Give em a laptop. Those are a dime a dozen (we got a ton sitting around the office). Have em code in front of you. Hell I'd install any interpreter within reason to let em solve it.
It's not about how expensive a laptop is or isn't. If somebody can't master the basic syntax of the language so that they can write a very basic algorithm without syntax errors and in such a way that it would run on the first try, they can't be very productive. And fizzbuzz is really the rock-bottom of the simple algorithms. Even a linked-list library would be a very reasonable thing to ask (if we're talking about C for instance). If somebody has to go through a few edit/(compile)/debug/change cycles for each simple thing, it doesn't sound very productive. Now, obviously if we're talking about an application that involves some baroque frameworks and class hierarchies, things are different, but simple things should be doable on paper.
Writing on a whiteboard while explaining yourself is different from typing alone into an IDE. Conventions you might use to avoid syntax errors (like typing a pair of braces and then filling the middle) may not work on a whiteboard. Pacing is different, and muscle memory doesn't help. You're looking at a blank whiteboard rather than your terminal with other parts of the codebase. The first few minutes of coding are often "getting up to speed"; many programmers are orders of magnitude more productive once they're "in the zone".

In short, I wouldn't consider "your whiteboard code is missing a semicolon" to indicate a lack of productivity overall, only a lack of practice coding on a whiteboard. (It surprised me how much better my whiteboard code got over the course of a quarter of teaching.)

FizzBuzz is not aimed to find the best, the kind of people who fail fizzbuzz don't fail it for syntax errors or semicolons. People fail fizzbuzz by staring blankly at the screen/whiteboard acnd not nothing where to start, you fail fizzbuzz by not knowing how to do a loop. You fail fizzbuzz by nkt knowing how to do an if statement, you fail fizzbuzz by not knowing about modulo arithmetic. Fizzbuzz is designed to get rid of those people.
I have never been in an interview for a job as programmer, to be honest, but really, we're talking about fizzbuzz here. You should be able to recite it in your favourite programming language. :)

For more complicated tasks I guess you can say it's debatable when whiteboard is OK and when you should give the candidate access to a computer.

I have a better grasp of the English language than the average college graduate, but I still make stupid errors even in the comfortable environment of a text editor. I might leave an article out, or I might miss a period, or I might write a homophone even though I know the correct spelling. As an editor, I've worked with a lot of professional writers — to a man, they all made mistakes as well. This is why I proofread anything important.

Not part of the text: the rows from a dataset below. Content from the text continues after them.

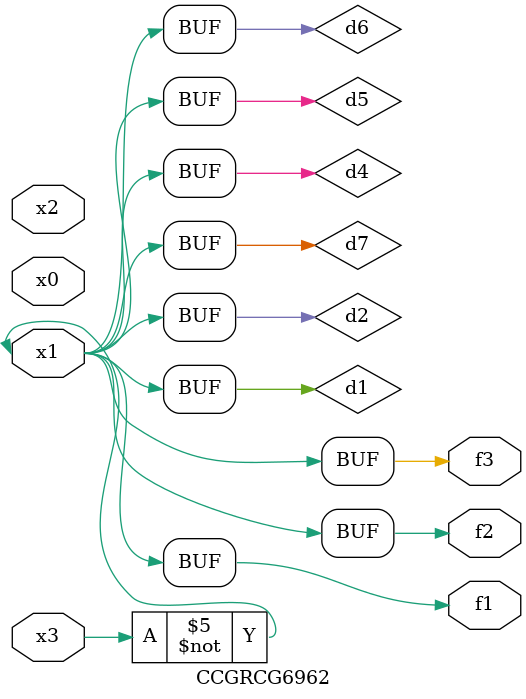
<source format=v>
module CCGRCG6962(
	input x0, x1, x2, x3,
	output f1, f2, f3
);

	wire d1, d2, d3, d4, d5, d6, d7;

	not (d1, x3);
	buf (d2, x1);
	xnor (d3, d1, d2);
	nor (d4, d1);
	buf (d5, d1, d2);
	buf (d6, d4, d5);
	nand (d7, d4);
	assign f1 = d6;
	assign f2 = d7;
	assign f3 = d6;
endmodule

</source>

And that's under ideal conditions! Writing code on a whiteboard is so far from ideal for most people that keeping your variable names consistent is a challenge — balancing parentheses and brackets and keeping track of little dots is outright grueling, and doing all this during a job interview is enough to make even very competent programmers choke.

Amen. Who writes code on paper in real life anyway? The font is wrong, there is no backspace and you can't insert and remove lines. Interviewers have some nerve demanding proper syntax.

Give me a laptop with just a text editor and watch over my shoulder.

I'm not sure if you're sarcastic or not, but would you hire a programmer who can't compute "2+3" in his head? The same argument can be made for basic maths operations: we all have calculators (applications).
There. I wrote it too. 3 minutes, 1 major error in initial impl due to lack of sleep (used / instead of %). 8 lines of ruby. I would be quite surprised if someone could not do this in < 20 lines (of assembly) :P. Damnit now I want to whip out my x86 assembler and muck around.
On paper, and without any syntax errors.

But, to their advantage, they can select any language that they want.